Instruction:
Without the pictures, copy all the entries below exactly.

=== Data ===

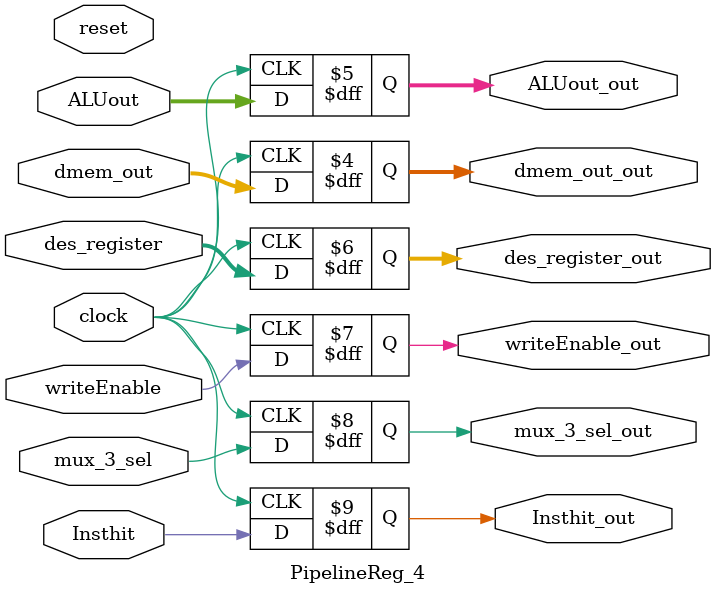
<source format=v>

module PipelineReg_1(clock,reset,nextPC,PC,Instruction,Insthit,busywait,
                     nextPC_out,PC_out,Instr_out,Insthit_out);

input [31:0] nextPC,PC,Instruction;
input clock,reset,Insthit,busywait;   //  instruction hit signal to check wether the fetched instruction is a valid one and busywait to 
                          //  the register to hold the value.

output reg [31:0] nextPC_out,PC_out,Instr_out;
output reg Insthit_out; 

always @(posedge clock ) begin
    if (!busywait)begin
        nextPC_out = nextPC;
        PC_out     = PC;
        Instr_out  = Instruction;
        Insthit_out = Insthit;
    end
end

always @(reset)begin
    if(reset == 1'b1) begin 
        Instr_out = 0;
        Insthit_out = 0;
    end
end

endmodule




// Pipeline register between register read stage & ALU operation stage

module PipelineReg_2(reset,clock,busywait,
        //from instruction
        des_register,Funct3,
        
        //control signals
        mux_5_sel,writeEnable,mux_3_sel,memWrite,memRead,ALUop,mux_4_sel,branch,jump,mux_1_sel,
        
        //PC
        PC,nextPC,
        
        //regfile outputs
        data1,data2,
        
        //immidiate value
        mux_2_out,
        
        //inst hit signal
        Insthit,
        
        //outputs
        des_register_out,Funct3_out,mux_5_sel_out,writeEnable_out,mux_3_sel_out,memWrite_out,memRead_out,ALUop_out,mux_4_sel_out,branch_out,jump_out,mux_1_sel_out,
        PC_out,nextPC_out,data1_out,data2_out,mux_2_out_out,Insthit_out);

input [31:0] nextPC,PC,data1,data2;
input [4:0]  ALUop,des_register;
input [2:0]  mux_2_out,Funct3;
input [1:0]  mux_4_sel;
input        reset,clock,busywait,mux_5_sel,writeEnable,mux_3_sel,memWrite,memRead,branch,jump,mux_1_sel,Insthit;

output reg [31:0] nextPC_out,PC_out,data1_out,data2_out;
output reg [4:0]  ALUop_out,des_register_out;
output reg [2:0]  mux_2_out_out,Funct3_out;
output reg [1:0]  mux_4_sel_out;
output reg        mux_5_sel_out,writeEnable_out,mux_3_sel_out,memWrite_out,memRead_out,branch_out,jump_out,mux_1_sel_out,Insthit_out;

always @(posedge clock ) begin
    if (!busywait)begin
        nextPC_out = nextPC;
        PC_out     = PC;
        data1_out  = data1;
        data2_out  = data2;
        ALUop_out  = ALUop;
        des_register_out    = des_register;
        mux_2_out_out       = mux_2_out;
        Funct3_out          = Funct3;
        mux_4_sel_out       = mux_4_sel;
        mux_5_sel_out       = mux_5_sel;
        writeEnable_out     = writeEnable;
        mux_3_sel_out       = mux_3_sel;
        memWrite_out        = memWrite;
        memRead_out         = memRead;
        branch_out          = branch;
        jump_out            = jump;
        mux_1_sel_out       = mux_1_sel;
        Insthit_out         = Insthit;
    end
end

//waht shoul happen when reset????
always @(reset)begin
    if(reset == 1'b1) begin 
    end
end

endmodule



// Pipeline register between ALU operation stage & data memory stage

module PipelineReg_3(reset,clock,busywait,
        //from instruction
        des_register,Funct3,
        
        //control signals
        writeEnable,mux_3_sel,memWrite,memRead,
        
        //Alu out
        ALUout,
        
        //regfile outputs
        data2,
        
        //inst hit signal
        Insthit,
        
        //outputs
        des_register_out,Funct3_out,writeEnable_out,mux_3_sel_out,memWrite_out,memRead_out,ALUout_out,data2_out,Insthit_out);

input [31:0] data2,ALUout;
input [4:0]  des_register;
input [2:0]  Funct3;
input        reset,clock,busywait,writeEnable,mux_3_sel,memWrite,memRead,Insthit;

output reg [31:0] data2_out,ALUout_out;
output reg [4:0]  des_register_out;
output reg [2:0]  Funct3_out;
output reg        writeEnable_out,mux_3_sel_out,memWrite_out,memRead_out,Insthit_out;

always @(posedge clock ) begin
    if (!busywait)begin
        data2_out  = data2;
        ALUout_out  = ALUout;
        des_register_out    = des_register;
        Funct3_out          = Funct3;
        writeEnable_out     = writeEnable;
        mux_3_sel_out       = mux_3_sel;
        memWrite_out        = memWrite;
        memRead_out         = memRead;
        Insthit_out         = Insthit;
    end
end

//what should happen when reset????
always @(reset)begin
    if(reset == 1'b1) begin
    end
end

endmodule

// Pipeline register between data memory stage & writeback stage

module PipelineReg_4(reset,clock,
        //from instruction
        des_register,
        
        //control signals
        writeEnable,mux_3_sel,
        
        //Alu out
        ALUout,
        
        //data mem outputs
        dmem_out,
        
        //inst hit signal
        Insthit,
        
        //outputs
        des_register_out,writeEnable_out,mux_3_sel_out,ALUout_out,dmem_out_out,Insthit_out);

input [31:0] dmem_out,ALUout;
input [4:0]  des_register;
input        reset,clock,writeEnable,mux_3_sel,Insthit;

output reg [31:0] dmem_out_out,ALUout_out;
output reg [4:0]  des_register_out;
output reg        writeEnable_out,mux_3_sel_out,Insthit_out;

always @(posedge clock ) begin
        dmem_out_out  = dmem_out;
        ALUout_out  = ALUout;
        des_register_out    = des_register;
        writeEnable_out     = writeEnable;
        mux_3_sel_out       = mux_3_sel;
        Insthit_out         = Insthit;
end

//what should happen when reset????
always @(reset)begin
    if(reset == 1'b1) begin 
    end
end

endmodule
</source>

===

Answer space:
<source format=v>

module PipelineReg_1(clock,reset,nextPC,PC,Instruction,Insthit,busywait,
                     nextPC_out,PC_out,Instr_out,Insthit_out);

input [31:0] nextPC,PC,Instruction;
input clock,reset,Insthit,busywait;   //  instruction hit signal to check wether the fetched instruction is a valid one and busywait to 
                          //  the register to hold the value.

output reg [31:0] nextPC_out,PC_out,Instr_out;
output reg Insthit_out; 

always @(posedge clock ) begin
    if (!busywait)begin
        nextPC_out = nextPC;
        PC_out     = PC;
        Instr_out  = Instruction;
        Insthit_out = Insthit;
    end
end

always @(reset)begin
    if(reset == 1'b1) begin 
        Instr_out = 0;
        Insthit_out = 0;
    end
end

endmodule




// Pipeline register between register read stage & ALU operation stage

module PipelineReg_2(reset,clock,busywait,
        //from instruction
        des_register,Funct3,
        
        //control signals
        mux_5_sel,writeEnable,mux_3_sel,memWrite,memRead,ALUop,mux_4_sel,branch,jump,mux_1_sel,
        
        //PC
        PC,nextPC,
        
        //regfile outputs
        data1,data2,
        
        //immidiate value
        mux_2_out,
        
        //inst hit signal
        Insthit,
        
        //outputs
        des_register_out,Funct3_out,mux_5_sel_out,writeEnable_out,mux_3_sel_out,memWrite_out,memRead_out,ALUop_out,mux_4_sel_out,branch_out,jump_out,mux_1_sel_out,
        PC_out,nextPC_out,data1_out,data2_out,mux_2_out_out,Insthit_out);

input [31:0] nextPC,PC,data1,data2;
input [4:0]  ALUop,des_register;
input [2:0]  mux_2_out,Funct3;
input [1:0]  mux_4_sel;
input        reset,clock,busywait,mux_5_sel,writeEnable,mux_3_sel,memWrite,memRead,branch,jump,mux_1_sel,Insthit;

output reg [31:0] nextPC_out,PC_out,data1_out,data2_out;
output reg [4:0]  ALUop_out,des_register_out;
output reg [2:0]  mux_2_out_out,Funct3_out;
output reg [1:0]  mux_4_sel_out;
output reg        mux_5_sel_out,writeEnable_out,mux_3_sel_out,memWrite_out,memRead_out,branch_out,jump_out,mux_1_sel_out,Insthit_out;

always @(posedge clock ) begin
    if (!busywait)begin
        nextPC_out = nextPC;
        PC_out     = PC;
        data1_out  = data1;
        data2_out  = data2;
        ALUop_out  = ALUop;
        des_register_out    = des_register;
        mux_2_out_out       = mux_2_out;
        Funct3_out          = Funct3;
        mux_4_sel_out       = mux_4_sel;
        mux_5_sel_out       = mux_5_sel;
        writeEnable_out     = writeEnable;
        mux_3_sel_out       = mux_3_sel;
        memWrite_out        = memWrite;
        memRead_out         = memRead;
        branch_out          = branch;
        jump_out            = jump;
        mux_1_sel_out       = mux_1_sel;
        Insthit_out         = Insthit;
    end
end

//waht shoul happen when reset????
always @(reset)begin
    if(reset == 1'b1) begin 
    end
end

endmodule



// Pipeline register between ALU operation stage & data memory stage

module PipelineReg_3(reset,clock,busywait,
        //from instruction
        des_register,Funct3,
        
        //control signals
        writeEnable,mux_3_sel,memWrite,memRead,
        
        //Alu out
        ALUout,
        
        //regfile outputs
        data2,
        
        //inst hit signal
        Insthit,
        
        //outputs
        des_register_out,Funct3_out,writeEnable_out,mux_3_sel_out,memWrite_out,memRead_out,ALUout_out,data2_out,Insthit_out);

input [31:0] data2,ALUout;
input [4:0]  des_register;
input [2:0]  Funct3;
input        reset,clock,busywait,writeEnable,mux_3_sel,memWrite,memRead,Insthit;

output reg [31:0] data2_out,ALUout_out;
output reg [4:0]  des_register_out;
output reg [2:0]  Funct3_out;
output reg        writeEnable_out,mux_3_sel_out,memWrite_out,memRead_out,Insthit_out;

always @(posedge clock ) begin
    if (!busywait)begin
        data2_out  = data2;
        ALUout_out  = ALUout;
        des_register_out    = des_register;
        Funct3_out          = Funct3;
        writeEnable_out     = writeEnable;
        mux_3_sel_out       = mux_3_sel;
        memWrite_out        = memWrite;
        memRead_out         = memRead;
        Insthit_out         = Insthit;
    end
end

//what should happen when reset????
always @(reset)begin
    if(reset == 1'b1) begin
    end
end

endmodule

// Pipeline register between data memory stage & writeback stage

module PipelineReg_4(reset,clock,
        //from instruction
        des_register,
        
        //control signals
        writeEnable,mux_3_sel,
        
        //Alu out
        ALUout,
        
        //data mem outputs
        dmem_out,
        
        //inst hit signal
        Insthit,
        
        //outputs
        des_register_out,writeEnable_out,mux_3_sel_out,ALUout_out,dmem_out_out,Insthit_out);

input [31:0] dmem_out,ALUout;
input [4:0]  des_register;
input        reset,clock,writeEnable,mux_3_sel,Insthit;

output reg [31:0] dmem_out_out,ALUout_out;
output reg [4:0]  des_register_out;
output reg        writeEnable_out,mux_3_sel_out,Insthit_out;

always @(posedge clock ) begin
        dmem_out_out  = dmem_out;
        ALUout_out  = ALUout;
        des_register_out    = des_register;
        writeEnable_out     = writeEnable;
        mux_3_sel_out       = mux_3_sel;
        Insthit_out         = Insthit;
end

//what should happen when reset????
always @(reset)begin
    if(reset == 1'b1) begin 
    end
end

endmodule
</source>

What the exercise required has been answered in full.